Bone-related diseases are the most common cause of severe long-term pain and reduced quality of life for millions of people. They include osteoporosis, periodontitis and rheumatoid arthritis – the number of people suffering from these conditions is set to increase substantially as Europe’s population ages.
The EU-funded EUROCLAST project brought together over 30 specialists, including around a dozen Ph.D. students from 7 institutions and 2 companies, to examine cells known as osteoclasts. These cells are responsible for bone degradation which is important for skeletal renewal and repair.
Most cells in the body have just one nucleus, but certain mononuclear cells fuse to form the super-large osteoclast cells which attach themselves to mineralised tissues such as bone and digest them. “All mineralised tissues can be digested by this cell,” explains project coordinator Vincent Everts, a recently retired professor at the Vrije Universiteit Amsterdam in the Netherlands.
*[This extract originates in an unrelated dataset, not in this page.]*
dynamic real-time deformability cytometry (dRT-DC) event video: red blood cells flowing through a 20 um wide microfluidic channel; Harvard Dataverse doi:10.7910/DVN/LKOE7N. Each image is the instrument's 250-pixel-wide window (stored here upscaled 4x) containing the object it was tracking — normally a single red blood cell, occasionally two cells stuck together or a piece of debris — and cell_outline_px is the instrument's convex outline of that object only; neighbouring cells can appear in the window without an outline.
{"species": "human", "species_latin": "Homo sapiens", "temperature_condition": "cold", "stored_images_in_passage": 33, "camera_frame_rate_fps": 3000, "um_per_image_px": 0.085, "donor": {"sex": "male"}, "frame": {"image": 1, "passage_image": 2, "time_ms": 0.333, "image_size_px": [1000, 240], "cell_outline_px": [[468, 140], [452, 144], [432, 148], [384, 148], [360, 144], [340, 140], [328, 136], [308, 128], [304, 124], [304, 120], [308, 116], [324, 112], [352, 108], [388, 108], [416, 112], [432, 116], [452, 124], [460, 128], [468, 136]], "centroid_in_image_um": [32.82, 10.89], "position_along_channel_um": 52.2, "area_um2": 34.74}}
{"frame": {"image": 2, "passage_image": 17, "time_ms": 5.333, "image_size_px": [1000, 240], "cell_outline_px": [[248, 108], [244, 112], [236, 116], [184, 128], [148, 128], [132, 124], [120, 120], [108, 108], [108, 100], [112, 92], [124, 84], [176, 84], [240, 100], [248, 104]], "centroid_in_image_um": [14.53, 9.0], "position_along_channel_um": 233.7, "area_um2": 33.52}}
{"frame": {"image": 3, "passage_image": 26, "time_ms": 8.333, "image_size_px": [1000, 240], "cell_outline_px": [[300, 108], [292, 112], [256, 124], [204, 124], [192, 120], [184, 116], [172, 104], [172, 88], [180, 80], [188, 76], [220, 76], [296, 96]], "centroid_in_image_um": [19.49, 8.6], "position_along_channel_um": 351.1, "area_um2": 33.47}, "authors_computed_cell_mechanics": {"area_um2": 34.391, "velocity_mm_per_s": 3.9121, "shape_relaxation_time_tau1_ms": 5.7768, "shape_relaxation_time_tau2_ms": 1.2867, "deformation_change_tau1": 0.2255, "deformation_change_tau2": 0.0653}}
Investigating the precursor cells known as monocytes which fuse to form osteoclasts, “we found that osteoclasts differ according to the bone they digest or degrade. For instance, there is an osteoclast associated with the skull bone and a functionally different one associated with the long bones in the arm or leg,” Professor Everts says. This is important in order to understand osteoclast effects in different disease states, occurring at different skeletal sites in the body.
Osteoclast activity
Osteoclasts lower the external pH (acidity) when attached to bone tissue which results in the mineral (calcium phosphate) being dissolved. This process is followed by the secretion of a number of enzymes that digest proteins in the bone. Too much osteoclast activity can result in lower bone density and brittleness as, for example, in osteoporosis patients.
By contrast, decreased osteoclast activity results in high bone density, as seen in the disease osteopetrosis where the bone becomes denser and hardens. “While this disease is rare, many key regulators of osteoclast activity have been identified by studying this terrible condition,” says Professor Everts.
Researchers were able to visualise this cell type using new types of electron microscopes used in other fields, which, in effect, slice the cell into a large number of sections producing a series of micrographs. “Previously we were never able to visualise the inside of the cell in such detail but now we see what’s happening at different locations within it,” he says.
A metabolic-labelling system was developed by the researchers to track how molecules and intracellular structures move and function within the giant cell, providing information on how bone degradation occurs, and which parts of the cell are actively involved in this digestion.
Assays and cell discovery
Special assays were developed to analyse osteoclast activity in human serum—blood taken from patients—investigating the enzymes expressed solely by these osteoclasts. This specific enzyme analysis technique is now being commercialised for diagnostic use.
The group’s research also contributed to the discovery of cells that resemble osteoclasts. “The osteoclast is very difficult to culture and cannot be kept alive for very long,” Professor Everts explains, “but if you have a cell that resembles the osteoclast, you can investigate osteoclast-like activity and the effect of inhibitors on these cells, or, alternatively, the effect of stimulating compounds, thus providing tools to investigate in detail how these cells function under normal and pathological conditions.”